EXERCISE
Your task is to copy the lines of the data below from the line holding "right knee: (172, 521)" through the line holding "right back paw: (77, 263)", inclusive, exactly and with nothing added.

Pixel coordinate listings:
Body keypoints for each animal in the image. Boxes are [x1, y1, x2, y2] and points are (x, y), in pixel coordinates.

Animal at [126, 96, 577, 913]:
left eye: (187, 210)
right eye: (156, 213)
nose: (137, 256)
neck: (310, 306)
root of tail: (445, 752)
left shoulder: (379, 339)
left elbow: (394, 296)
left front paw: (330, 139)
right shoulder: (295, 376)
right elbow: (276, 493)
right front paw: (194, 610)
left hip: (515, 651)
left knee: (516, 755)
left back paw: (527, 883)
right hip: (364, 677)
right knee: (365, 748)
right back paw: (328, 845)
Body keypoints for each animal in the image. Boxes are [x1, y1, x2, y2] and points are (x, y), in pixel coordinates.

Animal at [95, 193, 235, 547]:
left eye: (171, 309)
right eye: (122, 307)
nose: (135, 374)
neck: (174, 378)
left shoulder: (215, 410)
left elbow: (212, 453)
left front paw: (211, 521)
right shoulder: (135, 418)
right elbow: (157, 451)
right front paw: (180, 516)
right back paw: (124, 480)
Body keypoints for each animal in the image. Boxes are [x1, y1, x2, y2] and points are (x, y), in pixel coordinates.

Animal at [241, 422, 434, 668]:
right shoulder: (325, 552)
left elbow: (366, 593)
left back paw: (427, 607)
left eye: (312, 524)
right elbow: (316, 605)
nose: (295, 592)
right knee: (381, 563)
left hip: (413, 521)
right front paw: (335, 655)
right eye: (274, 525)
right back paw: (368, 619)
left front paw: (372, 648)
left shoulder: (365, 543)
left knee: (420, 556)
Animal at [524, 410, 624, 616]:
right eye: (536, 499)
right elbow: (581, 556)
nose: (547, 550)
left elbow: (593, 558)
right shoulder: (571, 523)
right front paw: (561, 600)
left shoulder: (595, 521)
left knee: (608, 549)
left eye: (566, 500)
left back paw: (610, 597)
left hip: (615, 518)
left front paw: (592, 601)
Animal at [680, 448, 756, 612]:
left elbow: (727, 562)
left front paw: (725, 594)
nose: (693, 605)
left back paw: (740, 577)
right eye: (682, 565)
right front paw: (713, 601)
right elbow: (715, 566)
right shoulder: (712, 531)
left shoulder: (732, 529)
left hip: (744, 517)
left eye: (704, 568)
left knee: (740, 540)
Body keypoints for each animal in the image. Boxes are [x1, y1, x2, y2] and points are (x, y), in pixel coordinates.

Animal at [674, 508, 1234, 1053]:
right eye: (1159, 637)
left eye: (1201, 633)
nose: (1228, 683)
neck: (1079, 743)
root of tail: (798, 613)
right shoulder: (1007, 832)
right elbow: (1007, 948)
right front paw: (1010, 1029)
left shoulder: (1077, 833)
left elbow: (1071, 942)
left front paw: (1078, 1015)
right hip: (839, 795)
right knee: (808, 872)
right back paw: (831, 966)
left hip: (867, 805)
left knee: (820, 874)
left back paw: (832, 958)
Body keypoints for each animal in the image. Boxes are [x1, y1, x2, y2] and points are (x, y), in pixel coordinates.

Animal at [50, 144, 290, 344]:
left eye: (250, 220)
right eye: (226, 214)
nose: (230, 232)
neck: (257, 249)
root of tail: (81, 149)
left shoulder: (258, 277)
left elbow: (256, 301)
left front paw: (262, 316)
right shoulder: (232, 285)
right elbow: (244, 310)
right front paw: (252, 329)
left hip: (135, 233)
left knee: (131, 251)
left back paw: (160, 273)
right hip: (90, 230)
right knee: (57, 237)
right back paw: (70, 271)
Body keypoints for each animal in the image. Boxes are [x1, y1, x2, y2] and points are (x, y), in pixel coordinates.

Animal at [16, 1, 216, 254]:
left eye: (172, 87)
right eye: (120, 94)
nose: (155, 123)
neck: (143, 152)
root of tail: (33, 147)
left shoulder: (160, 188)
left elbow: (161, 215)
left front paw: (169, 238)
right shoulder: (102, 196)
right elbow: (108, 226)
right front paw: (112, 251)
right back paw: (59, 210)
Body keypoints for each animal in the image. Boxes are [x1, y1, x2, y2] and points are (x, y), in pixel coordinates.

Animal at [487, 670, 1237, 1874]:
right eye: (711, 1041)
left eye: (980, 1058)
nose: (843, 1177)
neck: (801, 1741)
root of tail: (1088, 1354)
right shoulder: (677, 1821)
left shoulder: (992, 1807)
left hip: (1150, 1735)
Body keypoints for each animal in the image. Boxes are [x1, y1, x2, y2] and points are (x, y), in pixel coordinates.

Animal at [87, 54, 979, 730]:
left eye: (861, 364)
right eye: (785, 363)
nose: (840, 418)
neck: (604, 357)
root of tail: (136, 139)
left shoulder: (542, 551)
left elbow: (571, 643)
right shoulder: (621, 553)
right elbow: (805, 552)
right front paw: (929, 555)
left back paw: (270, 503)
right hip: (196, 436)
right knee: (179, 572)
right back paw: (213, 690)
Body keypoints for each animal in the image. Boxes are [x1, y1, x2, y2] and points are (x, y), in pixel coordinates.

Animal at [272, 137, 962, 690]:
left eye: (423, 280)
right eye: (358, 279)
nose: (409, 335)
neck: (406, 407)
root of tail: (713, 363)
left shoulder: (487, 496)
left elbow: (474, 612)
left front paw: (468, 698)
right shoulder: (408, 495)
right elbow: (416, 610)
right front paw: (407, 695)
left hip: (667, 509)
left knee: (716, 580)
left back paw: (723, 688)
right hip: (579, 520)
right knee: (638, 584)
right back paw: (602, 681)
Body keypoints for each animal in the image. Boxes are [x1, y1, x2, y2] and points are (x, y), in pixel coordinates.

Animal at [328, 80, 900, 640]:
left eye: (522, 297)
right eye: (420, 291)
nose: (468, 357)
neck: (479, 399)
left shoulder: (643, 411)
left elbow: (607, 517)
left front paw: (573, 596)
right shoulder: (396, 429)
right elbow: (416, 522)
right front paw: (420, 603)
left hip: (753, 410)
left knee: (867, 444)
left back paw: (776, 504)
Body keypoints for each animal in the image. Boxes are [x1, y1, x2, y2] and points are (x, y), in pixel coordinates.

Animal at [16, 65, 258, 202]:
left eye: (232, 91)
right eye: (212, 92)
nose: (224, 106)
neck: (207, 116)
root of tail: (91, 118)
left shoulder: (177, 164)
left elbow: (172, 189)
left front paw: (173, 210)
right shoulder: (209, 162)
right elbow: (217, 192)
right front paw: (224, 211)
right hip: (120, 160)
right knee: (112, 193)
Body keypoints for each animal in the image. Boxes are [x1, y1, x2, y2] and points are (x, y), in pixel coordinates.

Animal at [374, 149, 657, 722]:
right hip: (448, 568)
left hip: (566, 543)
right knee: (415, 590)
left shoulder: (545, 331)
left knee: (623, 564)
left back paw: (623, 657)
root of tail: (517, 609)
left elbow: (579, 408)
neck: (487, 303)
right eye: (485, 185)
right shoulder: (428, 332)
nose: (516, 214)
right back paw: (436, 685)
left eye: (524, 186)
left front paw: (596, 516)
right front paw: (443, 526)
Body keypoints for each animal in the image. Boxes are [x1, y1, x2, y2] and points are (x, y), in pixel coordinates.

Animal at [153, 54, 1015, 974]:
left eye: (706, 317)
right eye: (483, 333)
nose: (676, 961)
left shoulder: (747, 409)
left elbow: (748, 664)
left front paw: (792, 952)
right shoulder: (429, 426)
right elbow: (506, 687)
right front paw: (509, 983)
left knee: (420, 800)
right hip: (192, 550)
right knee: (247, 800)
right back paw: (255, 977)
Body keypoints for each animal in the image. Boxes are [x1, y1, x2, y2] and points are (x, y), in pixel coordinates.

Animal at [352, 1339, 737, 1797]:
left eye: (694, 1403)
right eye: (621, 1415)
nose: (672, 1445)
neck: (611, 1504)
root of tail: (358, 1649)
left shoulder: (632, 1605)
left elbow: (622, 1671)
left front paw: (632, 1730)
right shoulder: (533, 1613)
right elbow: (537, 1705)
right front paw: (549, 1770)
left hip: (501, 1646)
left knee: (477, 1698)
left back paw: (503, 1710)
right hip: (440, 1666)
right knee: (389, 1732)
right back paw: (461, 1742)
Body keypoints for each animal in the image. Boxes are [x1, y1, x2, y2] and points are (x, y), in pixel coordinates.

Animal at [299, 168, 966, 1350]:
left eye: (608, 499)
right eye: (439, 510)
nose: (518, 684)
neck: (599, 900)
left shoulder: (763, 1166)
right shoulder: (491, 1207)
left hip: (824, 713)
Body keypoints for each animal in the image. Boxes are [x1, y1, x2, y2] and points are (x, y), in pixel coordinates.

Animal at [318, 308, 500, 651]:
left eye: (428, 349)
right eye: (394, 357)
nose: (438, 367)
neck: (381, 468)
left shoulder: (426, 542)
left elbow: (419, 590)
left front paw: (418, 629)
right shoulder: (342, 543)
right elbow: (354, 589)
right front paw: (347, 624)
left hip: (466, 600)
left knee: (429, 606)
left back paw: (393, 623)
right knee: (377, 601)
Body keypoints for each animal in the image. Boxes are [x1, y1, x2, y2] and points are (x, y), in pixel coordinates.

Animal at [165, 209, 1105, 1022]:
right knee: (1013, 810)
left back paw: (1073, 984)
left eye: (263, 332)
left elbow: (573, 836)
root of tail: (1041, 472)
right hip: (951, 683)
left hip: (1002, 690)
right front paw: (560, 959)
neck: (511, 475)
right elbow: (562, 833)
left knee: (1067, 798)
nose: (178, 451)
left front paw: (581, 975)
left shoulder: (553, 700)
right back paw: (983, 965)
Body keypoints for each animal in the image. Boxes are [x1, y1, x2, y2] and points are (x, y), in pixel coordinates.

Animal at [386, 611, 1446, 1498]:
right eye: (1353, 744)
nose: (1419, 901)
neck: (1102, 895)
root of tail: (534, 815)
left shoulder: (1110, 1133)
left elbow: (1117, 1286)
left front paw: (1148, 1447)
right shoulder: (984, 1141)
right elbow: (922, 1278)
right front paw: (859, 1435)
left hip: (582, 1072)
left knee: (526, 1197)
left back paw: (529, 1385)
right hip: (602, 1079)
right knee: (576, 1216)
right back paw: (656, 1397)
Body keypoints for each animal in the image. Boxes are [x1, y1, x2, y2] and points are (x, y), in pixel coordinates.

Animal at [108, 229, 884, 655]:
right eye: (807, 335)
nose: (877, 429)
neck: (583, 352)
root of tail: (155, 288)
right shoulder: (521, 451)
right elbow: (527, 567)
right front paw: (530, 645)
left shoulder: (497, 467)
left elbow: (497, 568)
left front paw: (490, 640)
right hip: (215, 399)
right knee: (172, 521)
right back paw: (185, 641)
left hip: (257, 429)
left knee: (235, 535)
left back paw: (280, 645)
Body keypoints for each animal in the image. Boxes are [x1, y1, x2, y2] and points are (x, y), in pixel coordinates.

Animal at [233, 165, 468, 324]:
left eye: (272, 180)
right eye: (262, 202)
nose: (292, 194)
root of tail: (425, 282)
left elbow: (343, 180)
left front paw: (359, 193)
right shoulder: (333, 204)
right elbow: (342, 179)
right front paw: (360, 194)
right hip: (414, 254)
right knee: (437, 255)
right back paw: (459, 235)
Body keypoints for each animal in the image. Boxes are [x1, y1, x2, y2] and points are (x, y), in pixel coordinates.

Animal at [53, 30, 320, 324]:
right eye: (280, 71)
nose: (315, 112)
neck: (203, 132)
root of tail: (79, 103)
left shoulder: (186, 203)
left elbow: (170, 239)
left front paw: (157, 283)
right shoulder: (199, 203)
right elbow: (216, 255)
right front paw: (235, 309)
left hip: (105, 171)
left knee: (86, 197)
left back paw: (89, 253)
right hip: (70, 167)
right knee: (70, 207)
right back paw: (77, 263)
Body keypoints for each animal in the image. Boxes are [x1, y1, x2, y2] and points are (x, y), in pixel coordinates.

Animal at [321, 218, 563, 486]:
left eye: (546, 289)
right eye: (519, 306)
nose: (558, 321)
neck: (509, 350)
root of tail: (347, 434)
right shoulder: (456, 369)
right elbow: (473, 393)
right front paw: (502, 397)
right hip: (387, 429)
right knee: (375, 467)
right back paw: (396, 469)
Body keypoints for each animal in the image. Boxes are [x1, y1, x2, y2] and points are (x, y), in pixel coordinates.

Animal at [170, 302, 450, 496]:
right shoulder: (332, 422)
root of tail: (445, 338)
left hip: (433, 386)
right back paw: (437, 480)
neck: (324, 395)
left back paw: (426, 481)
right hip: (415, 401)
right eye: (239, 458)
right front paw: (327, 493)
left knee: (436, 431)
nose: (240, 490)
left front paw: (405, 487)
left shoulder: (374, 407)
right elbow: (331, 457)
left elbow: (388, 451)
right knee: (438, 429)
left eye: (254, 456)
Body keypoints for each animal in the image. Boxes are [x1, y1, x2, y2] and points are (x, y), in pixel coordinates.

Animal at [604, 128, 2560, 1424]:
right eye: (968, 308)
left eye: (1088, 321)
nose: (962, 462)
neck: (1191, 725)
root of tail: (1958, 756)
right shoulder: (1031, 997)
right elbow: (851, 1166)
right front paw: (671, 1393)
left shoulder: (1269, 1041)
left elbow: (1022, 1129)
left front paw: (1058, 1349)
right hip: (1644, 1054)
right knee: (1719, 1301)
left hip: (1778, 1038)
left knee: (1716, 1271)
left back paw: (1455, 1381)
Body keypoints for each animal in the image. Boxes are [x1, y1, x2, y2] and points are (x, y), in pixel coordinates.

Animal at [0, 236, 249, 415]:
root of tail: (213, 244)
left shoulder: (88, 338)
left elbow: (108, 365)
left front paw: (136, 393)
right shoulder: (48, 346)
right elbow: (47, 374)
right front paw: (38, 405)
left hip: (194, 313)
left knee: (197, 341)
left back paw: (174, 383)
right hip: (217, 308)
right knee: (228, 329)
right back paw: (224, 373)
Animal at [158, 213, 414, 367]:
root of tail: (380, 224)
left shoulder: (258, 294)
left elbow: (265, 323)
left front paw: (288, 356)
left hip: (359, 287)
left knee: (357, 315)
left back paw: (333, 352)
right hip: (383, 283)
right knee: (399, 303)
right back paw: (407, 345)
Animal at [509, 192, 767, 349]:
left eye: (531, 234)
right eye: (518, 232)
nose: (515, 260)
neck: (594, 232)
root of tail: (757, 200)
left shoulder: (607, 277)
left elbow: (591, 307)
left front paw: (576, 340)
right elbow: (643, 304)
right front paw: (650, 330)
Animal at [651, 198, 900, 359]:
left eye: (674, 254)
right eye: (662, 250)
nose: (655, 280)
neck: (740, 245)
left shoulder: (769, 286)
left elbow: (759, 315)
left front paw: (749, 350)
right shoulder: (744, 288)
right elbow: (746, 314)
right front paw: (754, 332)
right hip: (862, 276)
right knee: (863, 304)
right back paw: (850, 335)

TASK OUTPUT
right knee: (172, 521)
right back paw: (185, 641)
left hip: (257, 429)
left knee: (235, 535)
left back paw: (280, 645)
Body keypoints for each animal in the image. Boxes are [x1, y1, x2, y2] and points are (x, y), in pixel coordinates.

Animal at [233, 165, 468, 324]:
left eye: (272, 180)
right eye: (262, 202)
nose: (292, 194)
root of tail: (425, 282)
left elbow: (343, 180)
left front paw: (359, 193)
right shoulder: (333, 204)
right elbow: (342, 179)
right front paw: (360, 194)
right hip: (414, 254)
right knee: (437, 255)
right back paw: (459, 235)
Body keypoints for each animal in the image. Boxes are [x1, y1, x2, y2] and points are (x, y), in pixel coordinates.

Animal at [53, 30, 320, 324]:
right eye: (280, 71)
nose: (315, 112)
neck: (203, 132)
root of tail: (79, 103)
left shoulder: (186, 203)
left elbow: (170, 239)
left front paw: (157, 283)
right shoulder: (199, 203)
right elbow: (216, 255)
right front paw: (235, 309)
left hip: (105, 171)
left knee: (86, 197)
left back paw: (89, 253)
right hip: (70, 167)
right knee: (70, 207)
right back paw: (77, 263)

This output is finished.